> What to work on
Please reply with one number only: how many lines in the entries below contain the string "edges".

Data for the task below:

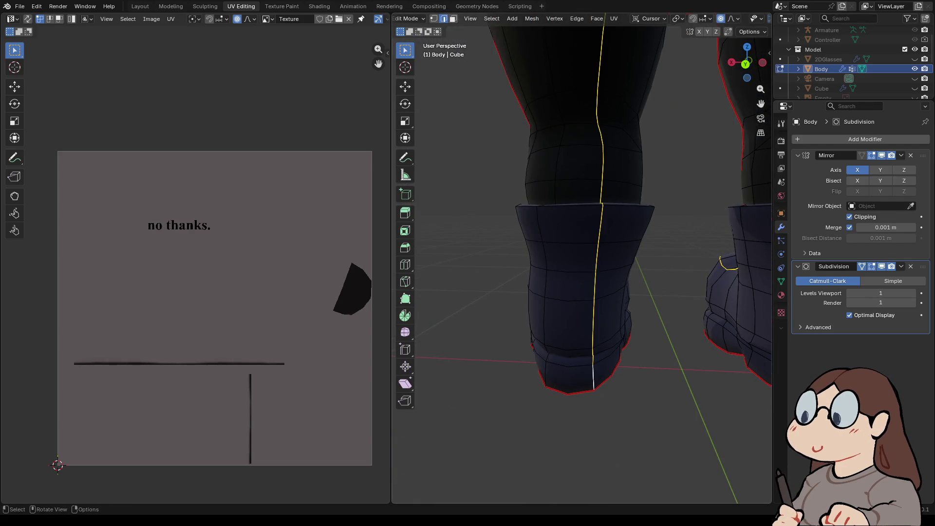
key("ctrl+z")
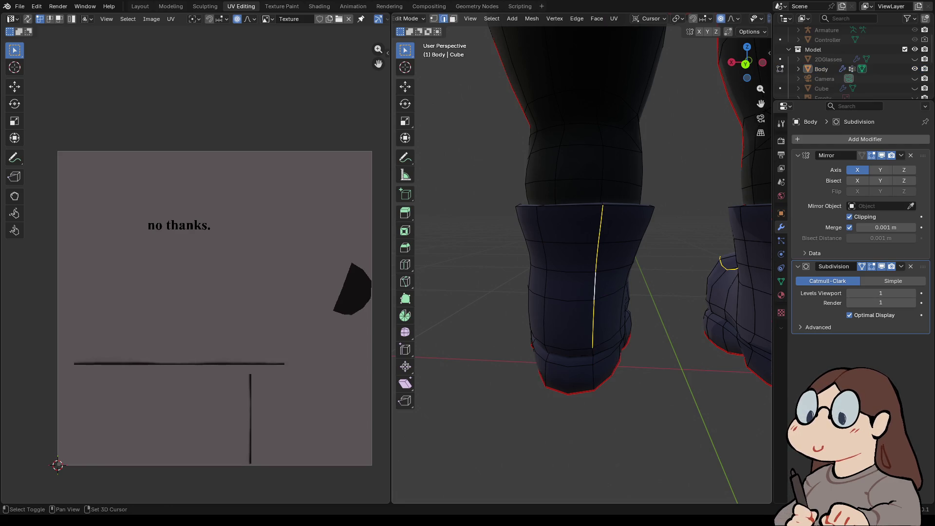
mouse_move(584, 273)
middle_mouse_down()
mouse_move(604, 312)
mouse_move(586, 278)
mouse_move(591, 351)
mouse_move(595, 292)
mouse_move(621, 284)
mouse_move(452, 296)
middle_mouse_up()
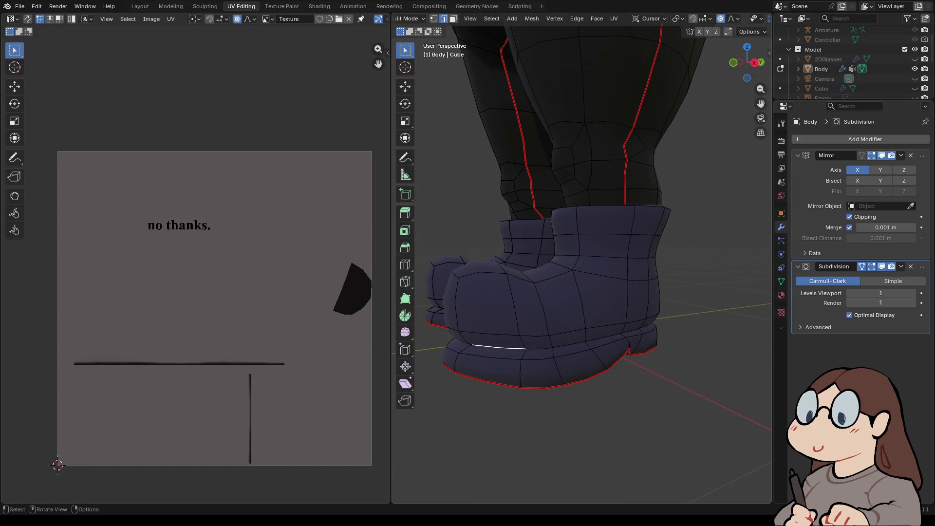
- Mark the selected edges down the side of the boots as seams
right_click(452, 296)
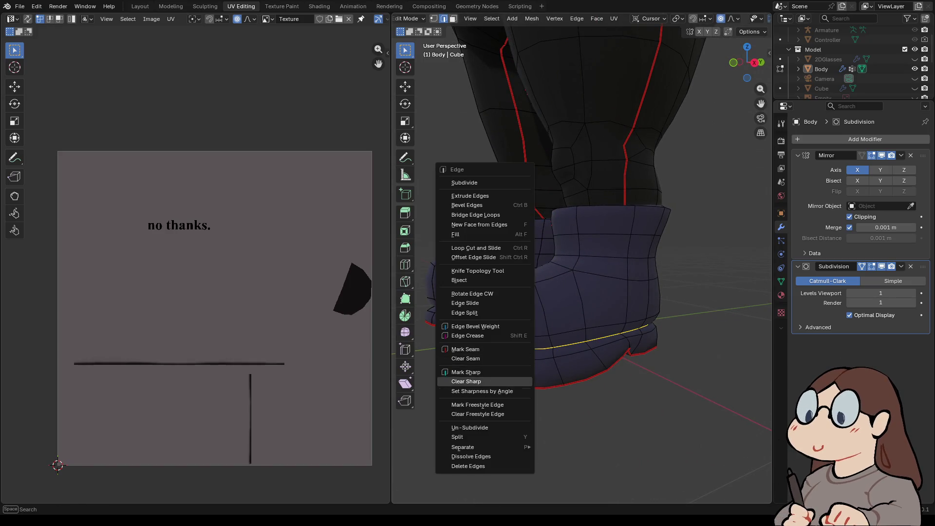
left_click(467, 348)
middle_click_drag(467, 348, 533, 349)
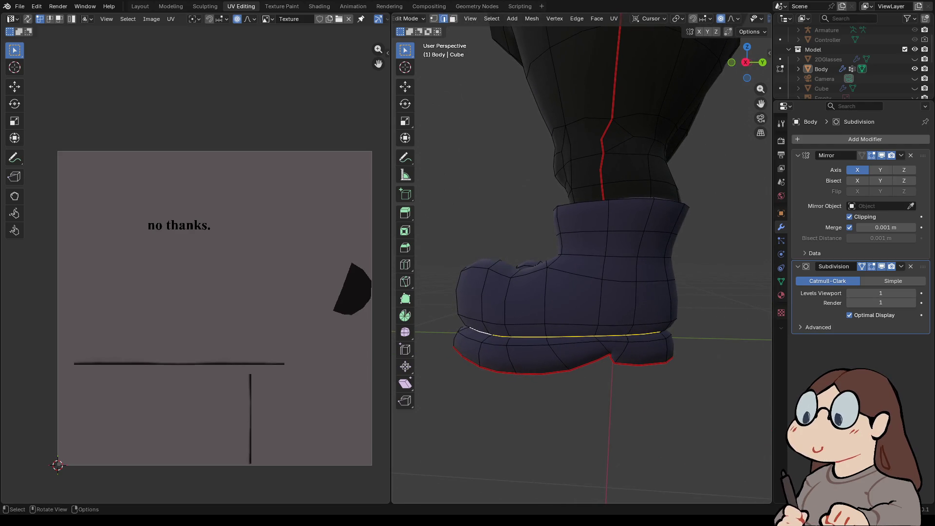
key("ctrl+e")
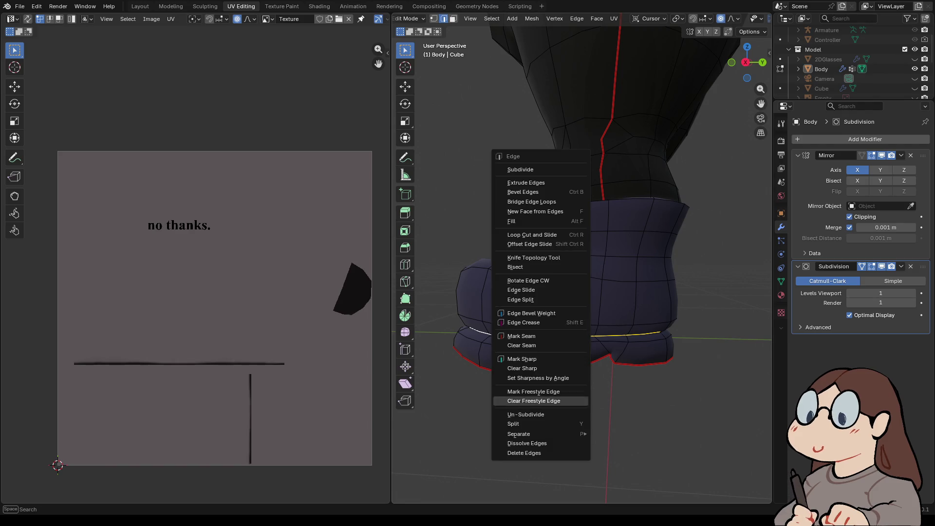
left_click(521, 335)
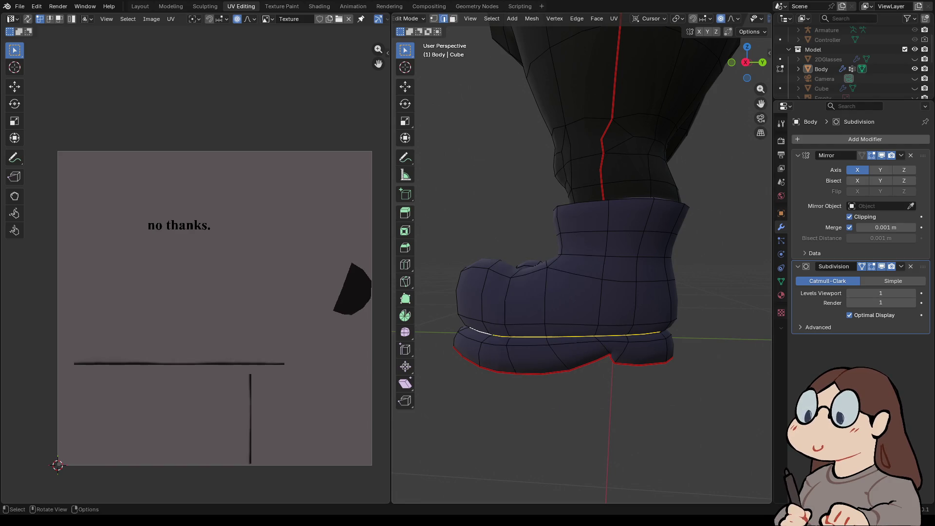
mouse_move(558, 235)
middle_mouse_down()
mouse_move(587, 234)
mouse_move(499, 238)
mouse_move(535, 237)
middle_mouse_up()
key("ctrl+e")
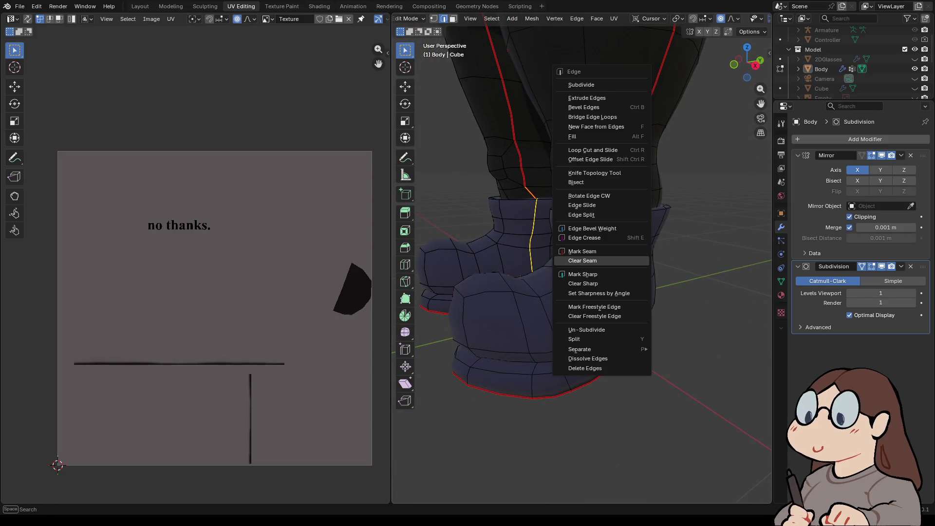
left_click(582, 251)
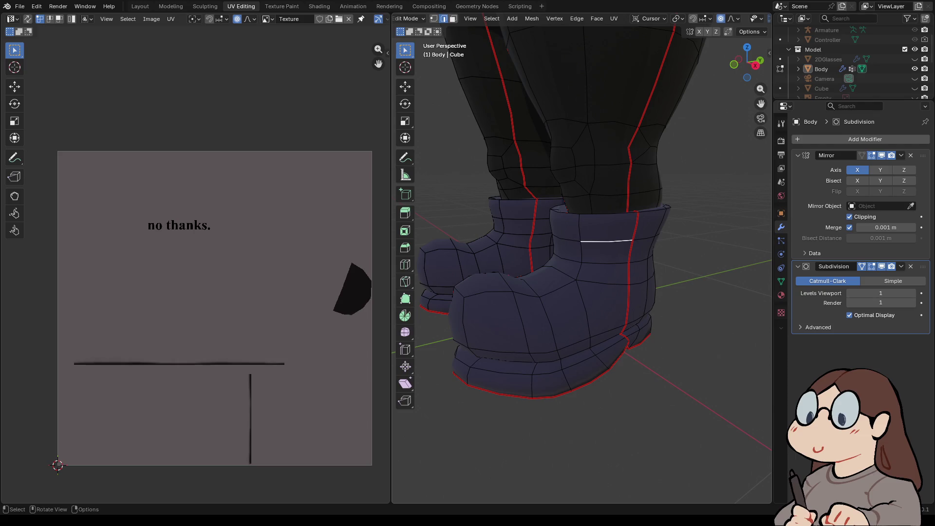
- Cancel two accidental G moves of the edges, leaving the boot mesh unchanged
key("g")
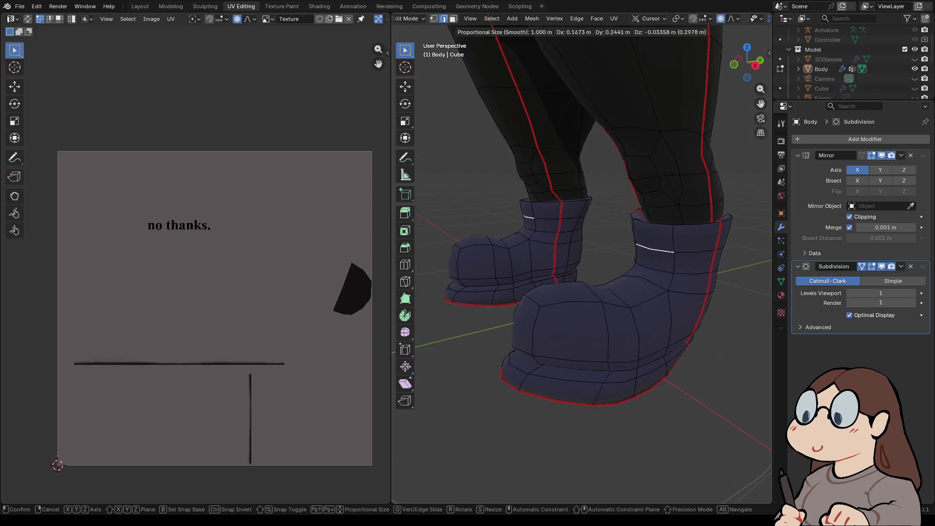
key("Escape")
key("g")
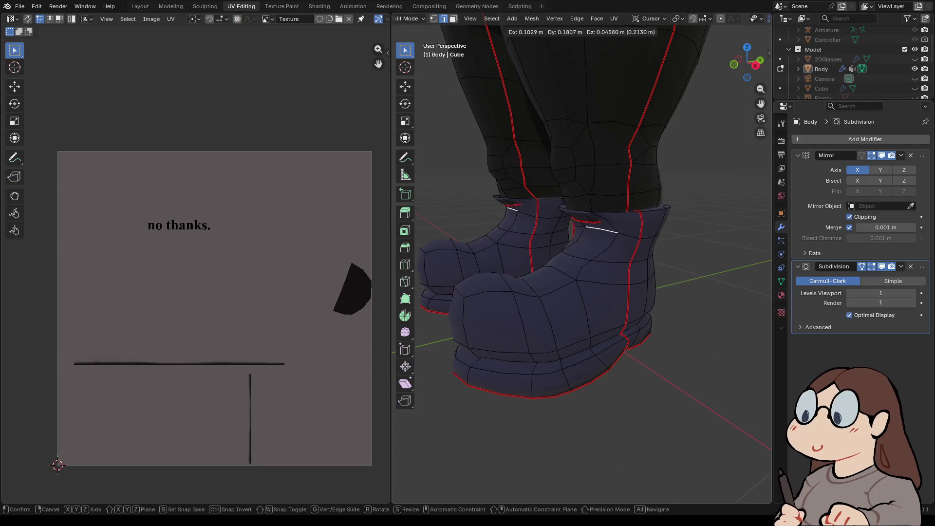
key("Escape")
mouse_move(560, 243)
middle_mouse_down()
mouse_move(579, 239)
mouse_move(613, 190)
mouse_move(624, 233)
mouse_move(584, 233)
mouse_move(632, 214)
middle_mouse_up()
mouse_move(604, 234)
middle_mouse_down()
mouse_move(691, 136)
mouse_move(609, 146)
middle_mouse_up()
- Preview the full UV layout, frame the body, deselect everything and orbit in on the head
key("a")
key("KP_Decimal")
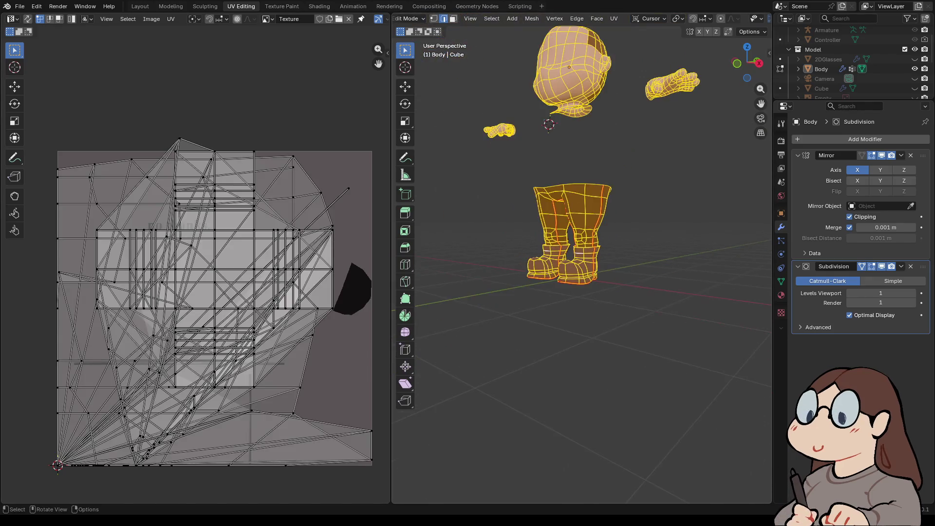
key("alt+a")
scroll(633, 275, "up", 5)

End of Data for the task.

> Exercise solution
2